Department of Aging Science and Medicine, Kyoto University Graduate School of Medicine, Kyoto, Japan
Laboratory of Molecular Life Science, Institute of Biomedical Research and Innovation, Foundation for Biomedical Research and Innovation at Kobe, Kobe, Japan.
Life Sci Alliance. 2023 Aug 4;6(10). doi: 10.26508/lsa.202301916. Print 2023 Oct.

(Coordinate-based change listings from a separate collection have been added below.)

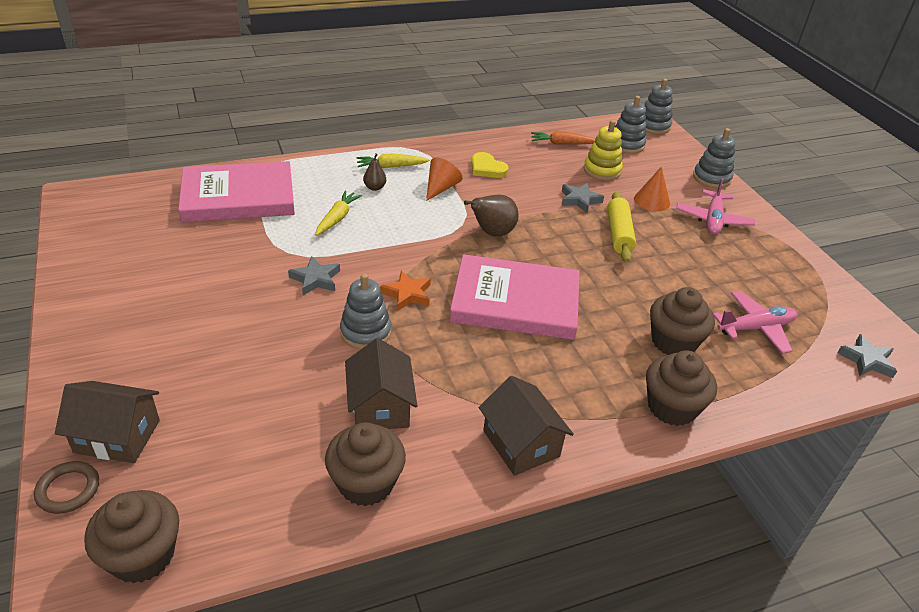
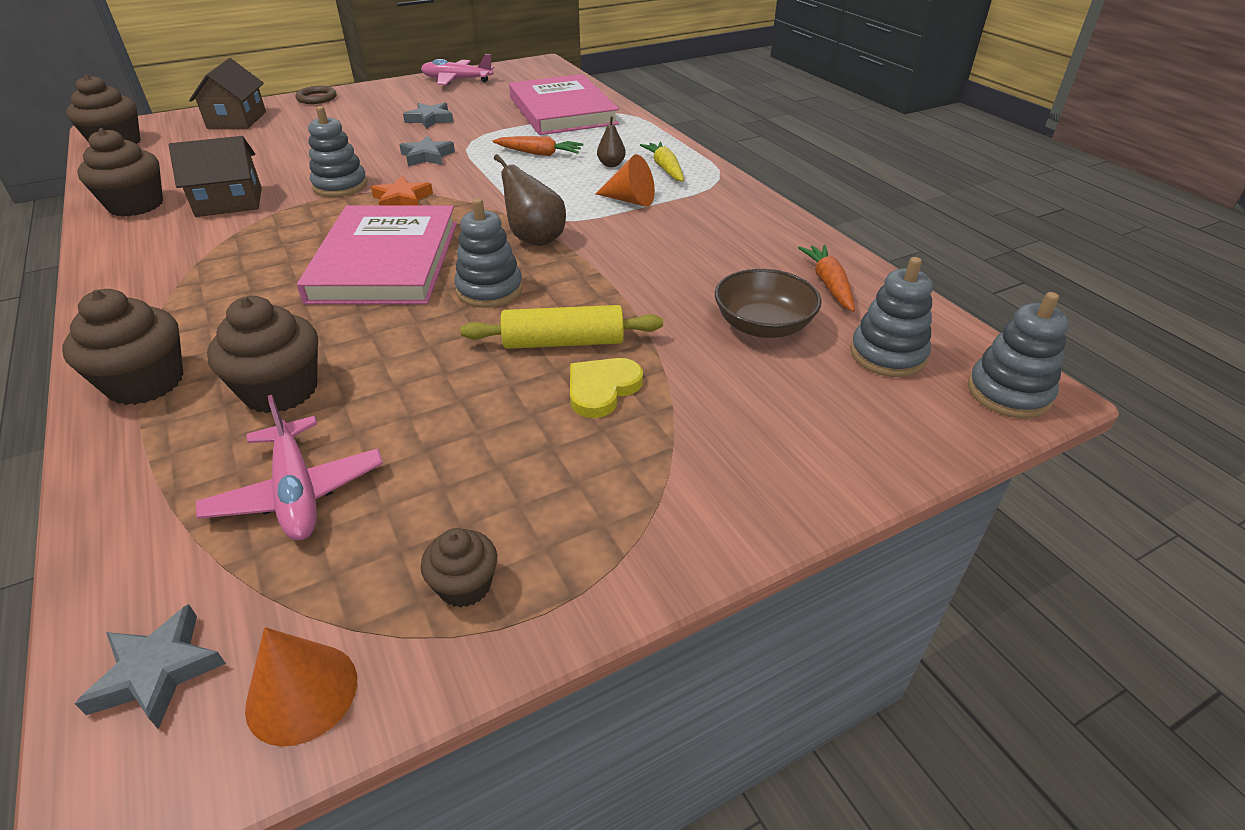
camera: 85 degrees right, 0 degrees up
brown ring [34,461,99,514] -> brown ring moved to [295,86,337,104]
yellow carrot [315,191,362,236] -> orange carrot [493,136,584,156]
yellow heart [472,152,509,178] -> yellow heart moved to [570,358,643,418]
brown house [479,376,574,476] -> none
grey star [561,183,604,213] -> grey star moved to [403,102,454,129]
yellow stacking toy [584,120,623,181] -> brown bowl [715,269,822,338]
orange cone [634,167,670,211] -> orange cone moved to [245,627,357,747]
pink plane [676,178,755,235] -> pink plane moved to [421,54,494,85]
grey stacking toy [693,128,735,188] -> grey stacking toy moved to [454,198,523,308]
none -> brown cupcake [420,528,497,608]

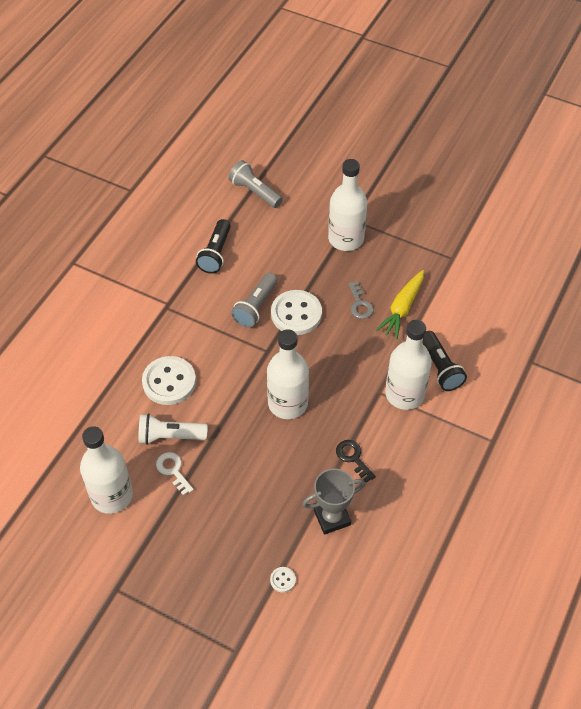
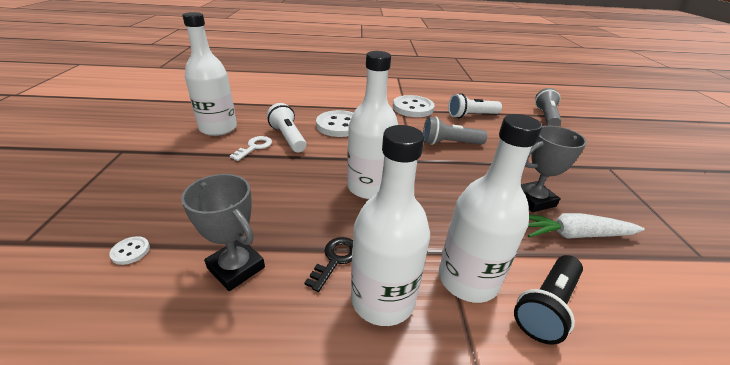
camera: 60 degrees right, 20 degrees down
black flashlight [196,219,231,274] -> white flashlight [448,93,502,118]
white button [271,290,322,335] -> white button moved to [393,95,435,117]
white bottle [328,159,367,251] -> white bottle moved to [351,125,430,326]
grey key [348,281,374,319] -> grey trophy [521,126,587,212]
yellow carrot [376,270,424,339] -> white carrot [528,213,645,239]

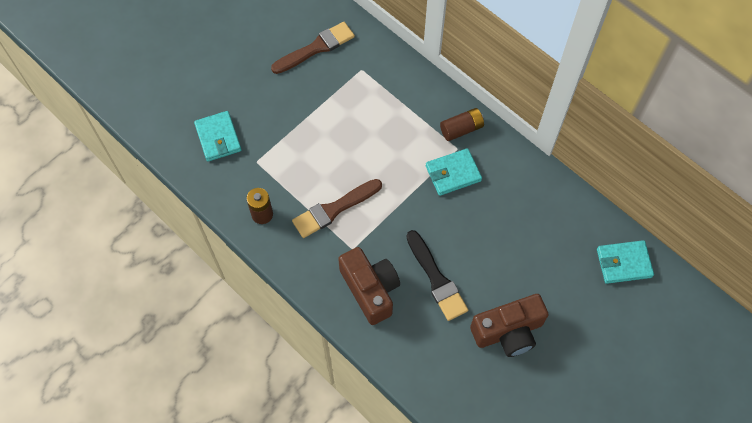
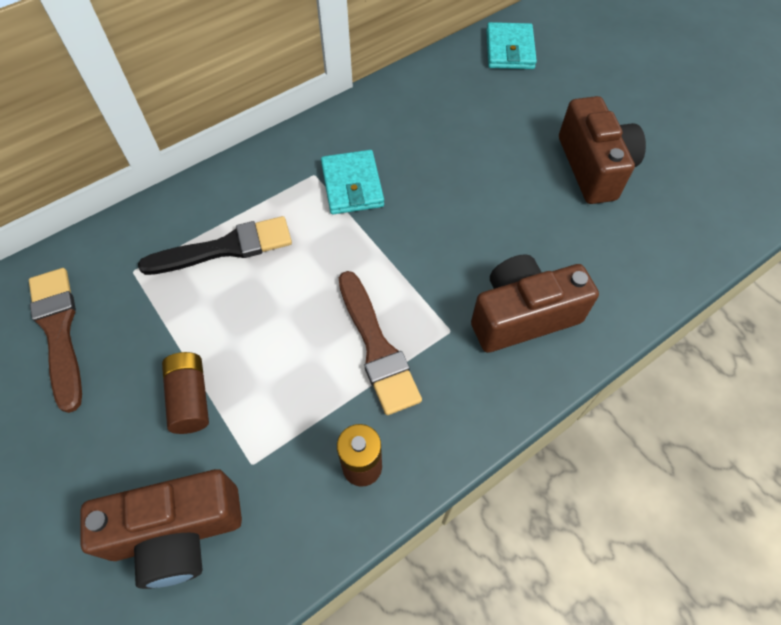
camera: 80 degrees left, 5 degrees down
turquoise wallet [194,111,242,161] -> brown camera [80,469,242,589]
black brush [406,230,468,321] -> black brush moved to [138,216,292,275]
brown battery [440,108,484,141] -> brown battery moved to [162,352,209,434]

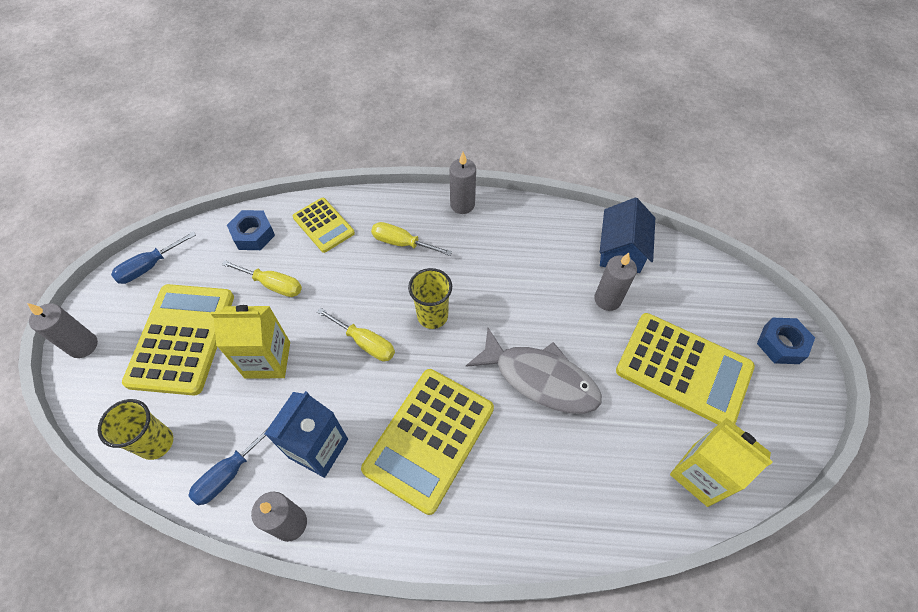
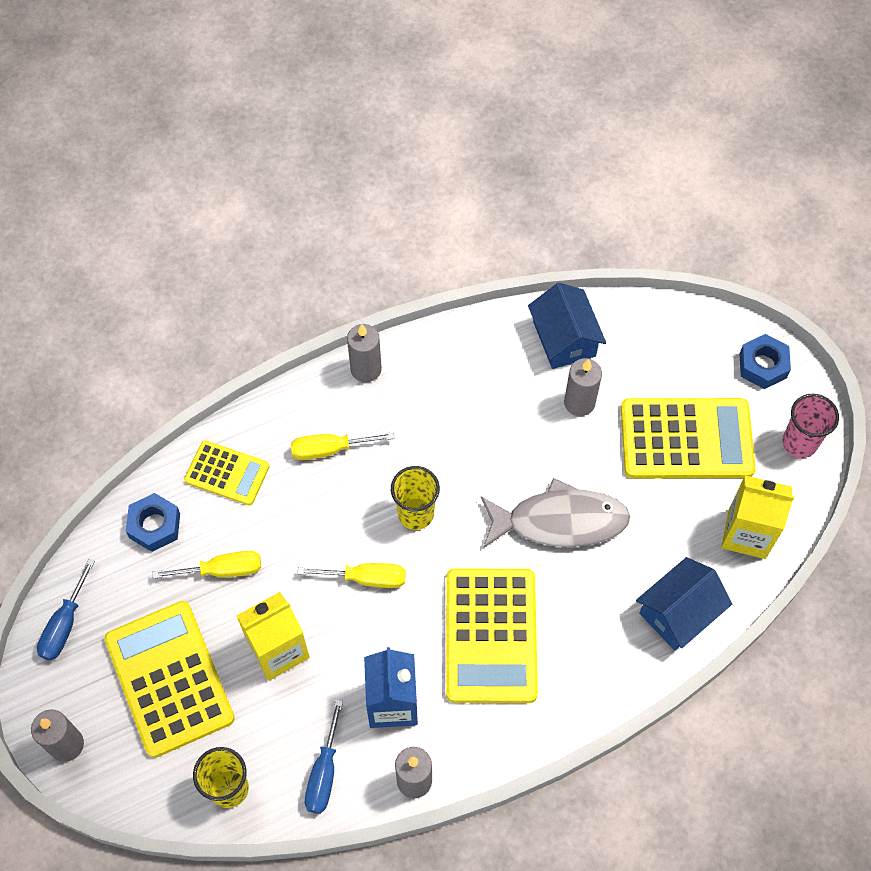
camera: 30 degrees left, 5 degrees up
none -> blue house [636,557,732,650]
none -> pink cup [783,393,839,458]

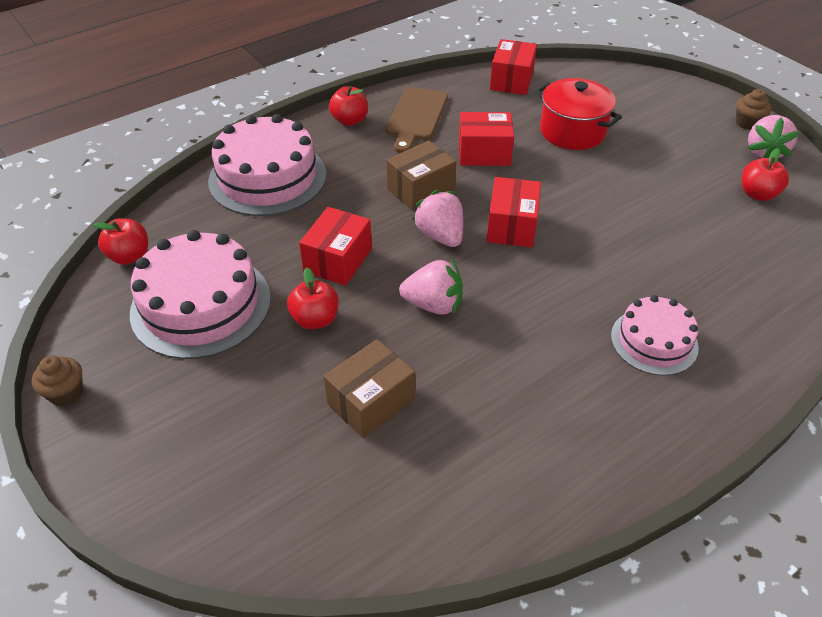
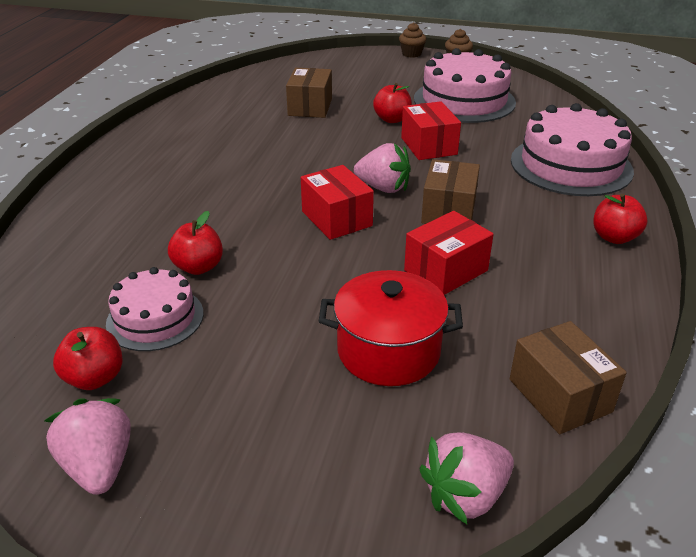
camera: 140 degrees right, 10 degrees down
red apple [93,218,148,265] -> red apple moved to [168,211,223,275]
brown cutting board [386,87,448,153] -> none
pink strawberry [399,259,463,315] -> pink strawberry moved to [419,432,514,524]
red box [490,39,537,95] -> brown box [510,321,627,434]
pink cake [611,295,699,376] -> pink cake moved to [106,267,204,351]
brown cupcake [736,89,772,130] -> brown cupcake moved to [399,22,426,58]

β-Klotho (β-KL) is indispensable to regulate lipid, glucose, and energy metabolism in adult animals. β-KL is highly expressed in the yolk sac, but its role in the developmental stages has not been established. We hypothesized that β-KL is required for metabolic regulation in the embryo and aimed to clarify the role of β-KL during development. Here, we show that β-KL regulates feto-maternal cholesterol transport through the yolk sac by mediating FGF 15 signaling, and also that impairment of the β-KL-FGF15 axis causes fetal growth restriction (FGR). Embryos of knockout (-/-) mice were morphologically normal but exhibited FGR before placental maturation. The body weight of -/- mice remained lower after birth. β-KL deletion reduced cholesterol supply from the maternal blood and led to lipid shortage in the embryos. These phenotypes were similar to those of embryos lacking FGF15, indicating that β-KL-FGF15 axis is essential for growth and lipid regulation in the embryonic stages. Our findings suggest that lipid abnormalities in early gestation provoke FGR, leading to reduced body size in later life.
β-Klotho(β-KL)对于调节成年动物的脂质、葡萄糖和能量代谢是必不可少的。β-KL 在卵黄囊中高度表达,但它在发育阶段的作用尚未确定。我们假设β-KL 是胚胎代谢调节所必需的,并旨在阐明β-KL 在发育过程中的作用。在这里,我们表明β-KL 通过介导 FGF15 信号转导调节卵黄囊中的胎-母胆固醇转运,并且β-KL-FGF15 轴的损伤导致胎儿生长受限(FGR)。β-KL 敲除(-/-)小鼠的胚胎形态正常,但在胎盘成熟前表现出 FGR。-/- 小鼠的体重在出生后仍较低。β-KL 缺失减少了来自母体血液的胆固醇供应,并导致胚胎中的脂质短缺。这些表型与缺乏 FGF15 的胚胎相似,表明β-KL-FGF15 轴对于胚胎阶段的生长和脂质调节是必不可少的。我们的研究结果表明,早期妊娠的脂质异常引发 FGR,导致后期生活中体型减小。